On Sunday Brandon Workman was optioned back to Triple-A Pawtucket, and, in return, recently-acquired Heath Hembree was called up to the show. Undoubtedly, Workman was sent down due to failing to maintain consistency with the Red Sox’ rather inexperienced rotation — oh, sorry, forgot about Clay Buchholz.
It’s a sensible transaction, especially considering (if Boston’s smart) it’ll allow Anthony Ranaudo to rejoin the club’s pitching staff. It is, however,one that surprises a bit given his hype (notably surrounding his postseason success in ’13) coming into the year and Boston’s lack of urgency to make a change. After all, won’t Boston just inevitably call him up September 1st for MLB’s roster expansions? You couldn’t wait seven measly days?
Anyway, the logic behind the move is not what I wanted to discuss, rather, I’d like to dabble into the trickery small sample size success (especially in big-games) has on the masses opinion.
Yes, Workman was absolutely lights out for Boston in the postseason, not allowing a single run in eight and 2/3 innings pitched. In fact, he was so good I strongly contemplated purchasing a Brandon Workman World Series bobblehead — I went with a Xander Bogaerts one instead.
However good he may have been in such a short sample size, at least in my mind, it seems to have distorted his actual potential/value. I mean, the guy posted a 4.97 ERA with Boston last year, yet everyone was calling for him to be a part of the rotation before the season even commenced. His peripherals were respectable in ’13 in large part to his tremendous 10.15 K/9, but lurking next to that was an ugly 3.24 BB/9 that seemed to be ignored. Oh, and it’s not like Workman had ever produced such a terrific strikeout rate in the minor-leagues before, so, naturally, his K/9 probably would fall back down to earth the next season.
How much it would fall, admittedly, I didn’t see coming, and entering Monday it reads at just a 6.90 K/9. Sitting next to it on Fangraphs, is an even worse 3.45 BB/9. Such lackluster peripherals generally lead to runs being allowed at a high-rate, and that’s been the narrative for Workman, too.
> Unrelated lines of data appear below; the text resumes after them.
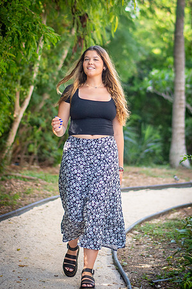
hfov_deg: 11.1
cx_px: 85
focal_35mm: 124
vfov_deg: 16.5
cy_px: 84
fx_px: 991
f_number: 1.8
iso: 2000
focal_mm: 58
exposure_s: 1/1600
Through 73 innings of work the right-hander has sported a 4.93 ERA (and 4.58 FIP).
Don’t get me wrong; Brandon did perform well (not great) in the minors, but aside from his work in Pawtucket last season, which produced a 4.76 FIP but excellent 2.80 ERA, there’s no reason to believe he’ll be prosperous as a big-league starter. Maybe the bullpen is better suited for Workman. He certainly has two really good pitches in his cutter and curveball (or knucklecurve) and could thrive as a reliever.
Only time will tell, but for now Workman will (or should) focus on in Pawtucket what John Farrell requests he hone.